### ABOUT THIS TASK
Your output should consist of the data, copied exactly.

**********

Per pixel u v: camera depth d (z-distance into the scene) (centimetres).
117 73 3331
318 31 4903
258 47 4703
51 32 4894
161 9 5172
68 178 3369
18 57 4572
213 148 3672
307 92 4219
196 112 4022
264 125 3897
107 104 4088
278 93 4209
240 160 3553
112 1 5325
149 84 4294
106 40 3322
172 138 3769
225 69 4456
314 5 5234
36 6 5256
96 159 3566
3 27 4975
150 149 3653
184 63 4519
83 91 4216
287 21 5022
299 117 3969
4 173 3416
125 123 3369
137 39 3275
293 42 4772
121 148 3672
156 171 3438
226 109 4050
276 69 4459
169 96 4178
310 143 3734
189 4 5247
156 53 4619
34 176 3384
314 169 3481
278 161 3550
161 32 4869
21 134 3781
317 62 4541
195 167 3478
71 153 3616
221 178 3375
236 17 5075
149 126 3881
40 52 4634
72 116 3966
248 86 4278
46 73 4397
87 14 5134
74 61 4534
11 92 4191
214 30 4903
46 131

**********

### ANSWER AREA
Per pixel u v: camera depth d (z-distance into the scene) (centimetres).
117 73 3331
318 31 4903
258 47 4703
51 32 4894
161 9 5172
68 178 3369
18 57 4572
213 148 3672
307 92 4219
196 112 4022
264 125 3897
107 104 4088
278 93 4209
240 160 3553
112 1 5325
149 84 4294
106 40 3322
172 138 3769
225 69 4456
314 5 5234
36 6 5256
96 159 3566
3 27 4975
150 149 3653
184 63 4519
83 91 4216
287 21 5022
299 117 3969
4 173 3416
125 123 3369
137 39 3275
293 42 4772
121 148 3672
156 171 3438
226 109 4050
276 69 4459
169 96 4178
310 143 3734
189 4 5247
156 53 4619
34 176 3384
314 169 3481
278 161 3550
161 32 4869
21 134 3781
317 62 4541
195 167 3478
71 153 3616
221 178 3375
236 17 5075
149 126 3881
40 52 4634
72 116 3966
248 86 4278
46 73 4397
87 14 5134
74 61 4534
11 92 4191
214 30 4903
46 131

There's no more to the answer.